练习题目 1: 在讲Java中List排序的这篇文章里,列表中age字段为null时排序会抛出什么异常?

页面摘录:
* * * * * * *
Java中List的排序
作者:互联网
场景
Bean定义如下,仅有一个类型为Integer
的age
字段。
@NoArgsConstructor
@AllArgsConstructor(staticName = "of")
@Data
public static class Employee {
private Integer age;
}
列表初始化5个元素:
List<Employee> list = new ArrayList<>();
list.add(Employee.of(21));
list.add(Employee.of(22));
list.add(Employee.of(25));
list.add(Employee.of(28));
list.add(Employee.of(23));
排序
使用Collections
中的sort
方法进行排序:
Collections.sort(list, new Comparator<Employee>() {
@Override
public int compare(Employee o1, Employee o2) {
return o1.getAge().compareTo(o2.getAge());
}
});
倒序:
Collections.reverse(list);
lambda表达式
JDK8支持lambda表达式,写法更加简洁:
Collections.sort(list, (o1, o2) -> o1.getAge().compareTo(o2.getAge()));
或者使用Comparator
接口:
Collections.sort(list, Comparator.comparing(Employee::getAge));
倒序:
Collections.sort(list, Comparator.comparing(Employee::getAge).reversed());
stream的sorted方法
list.stream().sorted(Comparator.comparing(Employee::getAge));
倒序:
list.stream().sorted(Comparator.comparing(Employee::getAge).reversed());
list自带的sort方法
list.sort(Comparator.comparing(Employee::getAge));
倒序:
list.sort(Comparator.comparing(Employee::getAge).reversed());
null值
假设列表中有age
字段为null:
List<Employee> list = new ArrayList<>();
list.add(Employee.of(21));
list.add(Employee.of(null));
list.add(Employee.of(null));
list.add(Employee.of(28));
list.add(Employee.of(23));
这个时候会报NPE:
-----------------------------
Exception in thread "main" java.lang.NullPointerException
at java.util.Comparator.lambda$comparing$77a9974f$1(Comparator.java:469)
at java.util.TimSort.countRunAndMakeAscending(TimSort.java:355)
at java.util.TimSort.sort(TimSort.java:220)
* * * * * * *
数据集条目:
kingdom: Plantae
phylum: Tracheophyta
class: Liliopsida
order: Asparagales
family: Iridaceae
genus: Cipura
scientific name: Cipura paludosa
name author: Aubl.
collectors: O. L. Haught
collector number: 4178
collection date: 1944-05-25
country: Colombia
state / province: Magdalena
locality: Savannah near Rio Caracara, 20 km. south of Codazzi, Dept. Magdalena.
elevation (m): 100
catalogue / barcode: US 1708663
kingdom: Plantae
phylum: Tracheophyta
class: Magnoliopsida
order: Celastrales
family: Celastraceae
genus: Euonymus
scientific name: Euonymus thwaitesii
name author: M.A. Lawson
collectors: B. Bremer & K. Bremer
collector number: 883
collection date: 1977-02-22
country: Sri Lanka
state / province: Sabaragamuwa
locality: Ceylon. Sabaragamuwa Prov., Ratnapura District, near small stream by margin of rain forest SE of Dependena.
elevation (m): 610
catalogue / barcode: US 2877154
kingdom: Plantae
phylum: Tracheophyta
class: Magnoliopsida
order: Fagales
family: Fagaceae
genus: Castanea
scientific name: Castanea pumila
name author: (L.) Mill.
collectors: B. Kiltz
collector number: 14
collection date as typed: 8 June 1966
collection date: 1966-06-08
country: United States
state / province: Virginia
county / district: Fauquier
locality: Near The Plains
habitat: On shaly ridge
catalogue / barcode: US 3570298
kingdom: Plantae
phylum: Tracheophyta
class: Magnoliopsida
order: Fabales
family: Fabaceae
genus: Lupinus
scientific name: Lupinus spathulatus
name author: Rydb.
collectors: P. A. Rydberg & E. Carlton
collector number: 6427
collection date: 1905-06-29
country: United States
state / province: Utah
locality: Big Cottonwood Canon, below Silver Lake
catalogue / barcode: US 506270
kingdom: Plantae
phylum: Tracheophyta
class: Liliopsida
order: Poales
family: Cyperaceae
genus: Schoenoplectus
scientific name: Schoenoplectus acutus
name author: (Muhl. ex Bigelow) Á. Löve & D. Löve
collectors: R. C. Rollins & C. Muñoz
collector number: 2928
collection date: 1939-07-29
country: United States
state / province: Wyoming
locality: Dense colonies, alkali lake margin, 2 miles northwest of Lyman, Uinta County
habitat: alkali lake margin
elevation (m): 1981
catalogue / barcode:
* * * * * * *
练习题目 2: 上面的记录中有多少行含有字符串“collection”?只给出数字。

练习结果 1: java.lang.NullPointerException(NPE)。

练习结果 2: 6